Pole work can be used on a daily basis to “Injury Proof” your horse and is ideal for building strength and for rehabilitation cases. Frequent use of this training can also rebuild neuromuscular pathways that have become misused. Correct movement patterns repeated will retrain the brain to remember the movement patterns.

The pole work exercises are best used in hand and in walk to begin with, as this is far more difficult and highlights where the horse is struggling. (If the horse struggles to perform the exercises in walk, they won’t do them very well in trot either!)



  • Walk is by far the most effective pace to perform the groundwork/pole work in as there is no moment of suspension (unlike trot/canter), so each movement is achieved through muscular effort.
  • Always, always warm your horse up for 10 mins before you begin with the poles. Working your horse in hand around the poles is a great way to achieve this.

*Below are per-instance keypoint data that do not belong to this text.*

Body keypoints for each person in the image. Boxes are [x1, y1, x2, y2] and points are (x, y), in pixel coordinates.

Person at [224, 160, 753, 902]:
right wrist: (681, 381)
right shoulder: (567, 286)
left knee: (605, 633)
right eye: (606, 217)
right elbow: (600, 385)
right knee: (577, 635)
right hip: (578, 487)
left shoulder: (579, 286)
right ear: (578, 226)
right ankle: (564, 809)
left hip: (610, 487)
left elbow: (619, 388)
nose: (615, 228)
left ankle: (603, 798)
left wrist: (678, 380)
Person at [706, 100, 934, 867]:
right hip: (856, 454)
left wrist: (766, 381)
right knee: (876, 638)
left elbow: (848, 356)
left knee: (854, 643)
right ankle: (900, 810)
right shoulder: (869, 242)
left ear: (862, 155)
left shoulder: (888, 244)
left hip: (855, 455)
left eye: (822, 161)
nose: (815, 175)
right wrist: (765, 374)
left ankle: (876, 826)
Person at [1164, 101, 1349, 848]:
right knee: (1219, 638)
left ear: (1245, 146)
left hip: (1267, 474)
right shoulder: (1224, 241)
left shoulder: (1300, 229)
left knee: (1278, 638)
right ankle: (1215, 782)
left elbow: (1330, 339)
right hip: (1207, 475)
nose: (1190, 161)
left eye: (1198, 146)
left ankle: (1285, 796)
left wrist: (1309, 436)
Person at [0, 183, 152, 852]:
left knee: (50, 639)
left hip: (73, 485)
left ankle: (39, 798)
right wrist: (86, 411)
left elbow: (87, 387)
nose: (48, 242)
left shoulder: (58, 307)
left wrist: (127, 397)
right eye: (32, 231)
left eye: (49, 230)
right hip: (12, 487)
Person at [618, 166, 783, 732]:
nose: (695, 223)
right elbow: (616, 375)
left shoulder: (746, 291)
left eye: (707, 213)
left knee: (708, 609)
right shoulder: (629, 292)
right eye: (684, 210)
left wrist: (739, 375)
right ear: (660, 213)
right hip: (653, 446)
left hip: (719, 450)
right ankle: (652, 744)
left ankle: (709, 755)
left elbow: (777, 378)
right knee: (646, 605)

  • The closer the poles are together (if the horse is going over them), the more the horse must “sit” and push from behind. Alternatively, the further away the poles are set apart, the more the horse has to increase the length of his stride.
  • Working your horse over or around poles in hand and without a rider or saddle allows the horse to move through his back and core without restriction or possible hinderance from the rider. It is also beneficial for the handler to see how the horse is moving from the ground.
  • Remember, less is more!! You are better doing 4-5 lighter sessions throughout the week rather than 1 big, tiring session. You’ll be surprised how both physically and mentally tiring this type of work is for the horse.
  • Repeat exercises equally on both reins and learn to lead your horse from both sides, this is really important.
  • Always allow a stretch and small break between exercises for your horse to “process” what he has just done.
  • Please don’t be tempted to use gadgets, your horse doesn’t need them, he will learn to balance himself without and will be able to make use of his whole body without interference.
  • Always remember to cool down afterwards, again, working your horse around the poles to finish is ideal.